Walker announced he was joining Channel 5 to be lead anchor on its revamped 5News team – as he announced today that he has just two weeks left with the corporation.
He will walk away from his £295,000-295,999 a year role at the Beeb, with industry experts suggesting he will make around £350,000 in his new job.
The Breakfast presenter followed a string of huge names – including Jon Sopel, Emily Maitlis and Andrew Marr – which sparked fears of an escalating exodus of talent.
His former Breakfast co-star Louise Minchin also left last year as she looked to spend more quality time with her family.
Walker (pictured outside the BBC in Salford last month) announced he was joining Channel 5 to be lead anchor on its revamped 5News team
Maitlis, Sopel and Marr jumped ship for LBC in a golden handcuffs deal expected to earn them huge pay rises.
The journalists caused disarray at Broadcasting House after deciding to join Global, which is also home to Nick Ferrari, Shelagh Fogarty and James O’Brien.
Maitlis, who hosted Newsnight, had a series of impartiality complaints against her because of her tweets and on-air comments about the pandemic.
Marr is said to have admitted he was prompted to leave the BBC because of his desire to speak freely on major issues, including climate change and politics.
Leading presenters Andrew Neil and Simon McCoy have also left the BBC in the past year.
The deal, for a new show and podcast, is likely to lead to a salary uplift for Sopel and Maitlis, who earn at least £235,000 and £325,000 respectively at the BBC.
An LBC insider told MailOnline Maitlis will now be on ‘at least’ £400,000-a-year, with Mr Sopel likely to be through the £300,000-a-year barrier.
But they warned it ‘could be more’ because of the number of projects they will work on together.

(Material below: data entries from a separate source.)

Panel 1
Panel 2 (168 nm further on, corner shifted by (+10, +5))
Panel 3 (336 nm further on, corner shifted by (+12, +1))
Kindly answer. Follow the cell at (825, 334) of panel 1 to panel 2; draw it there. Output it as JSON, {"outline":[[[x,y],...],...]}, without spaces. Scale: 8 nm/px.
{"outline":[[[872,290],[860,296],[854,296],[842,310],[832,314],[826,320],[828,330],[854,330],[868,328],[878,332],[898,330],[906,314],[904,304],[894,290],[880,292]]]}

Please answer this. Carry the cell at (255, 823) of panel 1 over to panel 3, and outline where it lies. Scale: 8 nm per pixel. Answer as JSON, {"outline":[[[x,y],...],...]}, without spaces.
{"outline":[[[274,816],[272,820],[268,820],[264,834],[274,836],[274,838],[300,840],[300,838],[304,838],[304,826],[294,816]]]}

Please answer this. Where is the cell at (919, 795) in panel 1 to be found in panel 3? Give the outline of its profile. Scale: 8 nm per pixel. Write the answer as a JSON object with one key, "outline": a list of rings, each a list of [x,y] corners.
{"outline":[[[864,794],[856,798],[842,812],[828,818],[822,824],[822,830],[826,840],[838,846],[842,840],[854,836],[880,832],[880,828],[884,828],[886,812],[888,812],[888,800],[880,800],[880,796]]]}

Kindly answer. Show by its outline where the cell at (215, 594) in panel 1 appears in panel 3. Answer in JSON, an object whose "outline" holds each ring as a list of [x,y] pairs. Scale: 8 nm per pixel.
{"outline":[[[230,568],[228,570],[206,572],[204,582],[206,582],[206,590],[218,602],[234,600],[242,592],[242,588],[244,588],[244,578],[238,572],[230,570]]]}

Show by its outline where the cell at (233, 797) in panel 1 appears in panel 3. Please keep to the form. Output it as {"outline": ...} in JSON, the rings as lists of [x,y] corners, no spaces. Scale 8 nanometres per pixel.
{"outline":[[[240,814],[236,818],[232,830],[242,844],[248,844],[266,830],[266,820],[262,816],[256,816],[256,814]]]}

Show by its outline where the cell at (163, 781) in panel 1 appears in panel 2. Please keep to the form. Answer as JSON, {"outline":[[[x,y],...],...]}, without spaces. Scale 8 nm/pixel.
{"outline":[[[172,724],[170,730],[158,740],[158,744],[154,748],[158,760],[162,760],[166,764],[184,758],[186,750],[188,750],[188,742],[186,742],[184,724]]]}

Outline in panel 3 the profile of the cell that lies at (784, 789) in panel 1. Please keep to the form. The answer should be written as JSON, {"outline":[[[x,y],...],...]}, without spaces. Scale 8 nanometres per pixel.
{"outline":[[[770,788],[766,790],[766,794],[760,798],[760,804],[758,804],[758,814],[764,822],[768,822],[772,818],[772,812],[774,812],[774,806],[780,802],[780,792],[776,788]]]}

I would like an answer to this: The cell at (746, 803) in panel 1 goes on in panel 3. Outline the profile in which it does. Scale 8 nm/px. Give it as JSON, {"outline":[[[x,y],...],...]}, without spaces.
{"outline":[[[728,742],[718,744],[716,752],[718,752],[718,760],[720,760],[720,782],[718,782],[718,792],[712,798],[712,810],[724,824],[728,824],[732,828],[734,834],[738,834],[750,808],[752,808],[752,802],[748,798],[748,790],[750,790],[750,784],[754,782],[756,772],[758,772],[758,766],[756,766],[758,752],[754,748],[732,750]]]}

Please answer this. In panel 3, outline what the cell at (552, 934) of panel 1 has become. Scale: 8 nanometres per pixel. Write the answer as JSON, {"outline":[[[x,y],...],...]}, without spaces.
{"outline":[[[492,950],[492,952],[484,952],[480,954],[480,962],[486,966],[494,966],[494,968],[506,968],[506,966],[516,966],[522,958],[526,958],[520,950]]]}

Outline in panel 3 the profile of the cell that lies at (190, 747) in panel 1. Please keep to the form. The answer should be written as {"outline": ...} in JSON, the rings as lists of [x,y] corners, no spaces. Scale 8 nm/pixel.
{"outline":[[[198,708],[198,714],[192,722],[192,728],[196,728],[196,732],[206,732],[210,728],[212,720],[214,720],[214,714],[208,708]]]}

Leaving the BBC will also allow them to pursue more cash from speaking events and private functions worth another £50,000 annually.
Another insider said: ‘I think it’s the potent appeal of money and freedom to be more expressive in their personal views than the BBC allows’.
The deal will see them front a major new podcast for Global Player, as well as hosting a show together on LBC and providing commentary and analysis for lbc.co.uk.